TASK LIST:
**A.** Can you sum up the enzyme quiz in two sentences?
**B.** Could you repeat the part of the enzyme quiz starting at "Questions and Answers" and ending at "per second (correct)"?

SELECTED TEXT:
Enzymes and Their Classification

Questions and Answers

What is the turnover number in enzyme-catalyzed reactions defined as?

• The speed at which substrates bind to the enzyme
• The number of catalyzed reactions taking place per minute
• The number of enzymes present in the reaction
• The number of substrate molecules converted to product per enzyme molecule per second (correct)

Which model describes the active site's role in enzyme activity?

• Complex molecular machine facilitating substrate conversion (correct)
• Simple binding site for maximum turnover
• Passive receptor for substrates
• A static entity that requires substrates to fit perfectly

What describes the conversion of zymogens into active enzymes?

• It is a process that increases enzyme specificity.
• It occurs through reversible binding of substrates.
• It is influenced by external environmental factors.
• It involves the cleavage of peptide bonds. (correct)

Which class of enzymes is primarily responsible for catalyzing oxidation-reduction reactions?

Oxidoreductases (A)

What happens to reaction velocity as substrate concentration increases, until a certain point?

It increases until a maximal velocity is reached. (C)

What term refers to the complete form of an enzyme including its nonprotein components?

Holoenzyme (D)

What is the optimum temperature range for most human enzymes?

35°C to 40°C (D)

Which enzyme class includes enzymes that catalyze the transfer of a phosphoryl group?

Transferases (B)

DATASET CONTENT:
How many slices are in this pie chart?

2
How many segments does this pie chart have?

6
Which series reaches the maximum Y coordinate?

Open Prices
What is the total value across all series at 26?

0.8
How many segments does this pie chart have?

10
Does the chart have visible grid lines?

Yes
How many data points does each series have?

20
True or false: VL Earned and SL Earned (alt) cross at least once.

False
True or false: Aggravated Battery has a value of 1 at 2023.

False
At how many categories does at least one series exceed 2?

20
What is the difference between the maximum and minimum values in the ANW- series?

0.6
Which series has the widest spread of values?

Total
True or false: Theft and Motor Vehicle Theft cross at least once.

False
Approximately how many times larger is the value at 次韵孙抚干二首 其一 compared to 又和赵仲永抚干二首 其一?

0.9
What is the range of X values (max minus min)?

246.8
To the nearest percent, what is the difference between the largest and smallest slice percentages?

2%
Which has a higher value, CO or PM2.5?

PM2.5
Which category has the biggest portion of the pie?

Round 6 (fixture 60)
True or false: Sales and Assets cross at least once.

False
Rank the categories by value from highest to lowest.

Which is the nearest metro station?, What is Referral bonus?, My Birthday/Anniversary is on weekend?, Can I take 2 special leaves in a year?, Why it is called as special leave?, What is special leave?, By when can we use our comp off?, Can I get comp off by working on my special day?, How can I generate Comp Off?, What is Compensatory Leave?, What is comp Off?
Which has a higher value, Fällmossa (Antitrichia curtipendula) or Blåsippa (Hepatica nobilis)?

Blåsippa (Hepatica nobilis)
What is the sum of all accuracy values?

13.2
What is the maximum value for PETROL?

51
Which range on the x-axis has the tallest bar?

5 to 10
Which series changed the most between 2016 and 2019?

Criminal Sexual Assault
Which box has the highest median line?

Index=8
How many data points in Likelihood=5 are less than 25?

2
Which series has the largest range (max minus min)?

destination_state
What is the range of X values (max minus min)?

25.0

YOUR RESPONSES:
**A.** The enzyme quiz poses questions about enzymes and their classification and gives an answer for each. Its answers state that turnover number is the number of substrate molecules converted to product per enzyme molecule per second, that zymogens become active enzymes through the cleavage of peptide bonds, that oxidoreductases catalyze oxidation-reduction reactions, and that the optimum temperature range for most human enzymes is 35°C to 40°C.

**B.**
Questions and Answers

What is the turnover number in enzyme-catalyzed reactions defined as?

• The speed at which substrates bind to the enzyme
• The number of catalyzed reactions taking place per minute
• The number of enzymes present in the reaction
• The number of substrate molecules converted to product per enzyme molecule per second (correct)